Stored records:

______

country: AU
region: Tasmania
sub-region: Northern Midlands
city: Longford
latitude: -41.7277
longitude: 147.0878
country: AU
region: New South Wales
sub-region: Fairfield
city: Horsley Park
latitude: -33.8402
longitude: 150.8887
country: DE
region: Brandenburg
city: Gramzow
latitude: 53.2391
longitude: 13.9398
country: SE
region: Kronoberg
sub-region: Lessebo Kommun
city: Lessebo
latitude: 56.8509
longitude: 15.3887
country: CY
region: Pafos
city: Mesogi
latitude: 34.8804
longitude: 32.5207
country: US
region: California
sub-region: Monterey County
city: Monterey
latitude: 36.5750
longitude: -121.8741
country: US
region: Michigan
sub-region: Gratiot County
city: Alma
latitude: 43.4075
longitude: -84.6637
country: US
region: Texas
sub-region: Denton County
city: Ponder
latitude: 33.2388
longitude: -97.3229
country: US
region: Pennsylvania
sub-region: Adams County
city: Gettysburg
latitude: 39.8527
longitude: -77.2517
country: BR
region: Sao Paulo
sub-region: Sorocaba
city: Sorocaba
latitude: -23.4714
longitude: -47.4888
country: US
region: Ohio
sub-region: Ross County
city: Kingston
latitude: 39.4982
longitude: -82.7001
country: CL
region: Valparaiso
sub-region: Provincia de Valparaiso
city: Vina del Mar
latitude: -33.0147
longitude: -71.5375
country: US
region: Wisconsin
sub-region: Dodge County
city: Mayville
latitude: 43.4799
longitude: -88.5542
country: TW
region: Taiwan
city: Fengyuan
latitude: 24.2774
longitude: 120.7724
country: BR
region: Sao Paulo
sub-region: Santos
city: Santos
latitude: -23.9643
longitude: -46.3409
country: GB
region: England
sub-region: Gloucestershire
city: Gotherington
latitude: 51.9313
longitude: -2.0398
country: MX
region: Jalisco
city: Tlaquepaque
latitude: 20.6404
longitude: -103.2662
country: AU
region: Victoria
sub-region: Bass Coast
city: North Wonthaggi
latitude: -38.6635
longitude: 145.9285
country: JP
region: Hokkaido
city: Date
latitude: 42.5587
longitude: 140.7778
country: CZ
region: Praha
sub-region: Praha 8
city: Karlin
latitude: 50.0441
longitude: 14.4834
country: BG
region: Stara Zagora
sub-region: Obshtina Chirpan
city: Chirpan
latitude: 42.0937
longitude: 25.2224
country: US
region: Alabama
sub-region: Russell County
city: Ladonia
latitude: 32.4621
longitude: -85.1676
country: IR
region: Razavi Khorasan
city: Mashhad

______

**WHAT TO PRODUCE:** Retype all of the lines above precisely, without changing anything.

**REPLY:**
country: AU
region: Tasmania
sub-region: Northern Midlands
city: Longford
latitude: -41.7277
longitude: 147.0878
country: AU
region: New South Wales
sub-region: Fairfield
city: Horsley Park
latitude: -33.8402
longitude: 150.8887
country: DE
region: Brandenburg
city: Gramzow
latitude: 53.2391
longitude: 13.9398
country: SE
region: Kronoberg
sub-region: Lessebo Kommun
city: Lessebo
latitude: 56.8509
longitude: 15.3887
country: CY
region: Pafos
city: Mesogi
latitude: 34.8804
longitude: 32.5207
country: US
region: California
sub-region: Monterey County
city: Monterey
latitude: 36.5750
longitude: -121.8741
country: US
region: Michigan
sub-region: Gratiot County
city: Alma
latitude: 43.4075
longitude: -84.6637
country: US
region: Texas
sub-region: Denton County
city: Ponder
latitude: 33.2388
longitude: -97.3229
country: US
region: Pennsylvania
sub-region: Adams County
city: Gettysburg
latitude: 39.8527
longitude: -77.2517
country: BR
region: Sao Paulo
sub-region: Sorocaba
city: Sorocaba
latitude: -23.4714
longitude: -47.4888
country: US
region: Ohio
sub-region: Ross County
city: Kingston
latitude: 39.4982
longitude: -82.7001
country: CL
region: Valparaiso
sub-region: Provincia de Valparaiso
city: Vina del Mar
latitude: -33.0147
longitude: -71.5375
country: US
region: Wisconsin
sub-region: Dodge County
city: Mayville
latitude: 43.4799
longitude: -88.5542
country: TW
region: Taiwan
city: Fengyuan
latitude: 24.2774
longitude: 120.7724
country: BR
region: Sao Paulo
sub-region: Santos
city: Santos
latitude: -23.9643
longitude: -46.3409
country: GB
region: England
sub-region: Gloucestershire
city: Gotherington
latitude: 51.9313
longitude: -2.0398
country: MX
region: Jalisco
city: Tlaquepaque
latitude: 20.6404
longitude: -103.2662
country: AU
region: Victoria
sub-region: Bass Coast
city: North Wonthaggi
latitude: -38.6635
longitude: 145.9285
country: JP
region: Hokkaido
city: Date
latitude: 42.5587
longitude: 140.7778
country: CZ
region: Praha
sub-region: Praha 8
city: Karlin
latitude: 50.0441
longitude: 14.4834
country: BG
region: Stara Zagora
sub-region: Obshtina Chirpan
city: Chirpan
latitude: 42.0937
longitude: 25.2224
country: US
region: Alabama
sub-region: Russell County
city: Ladonia
latitude: 32.4621
longitude: -85.1676
country: IR
region: Razavi Khorasan
city: Mashhad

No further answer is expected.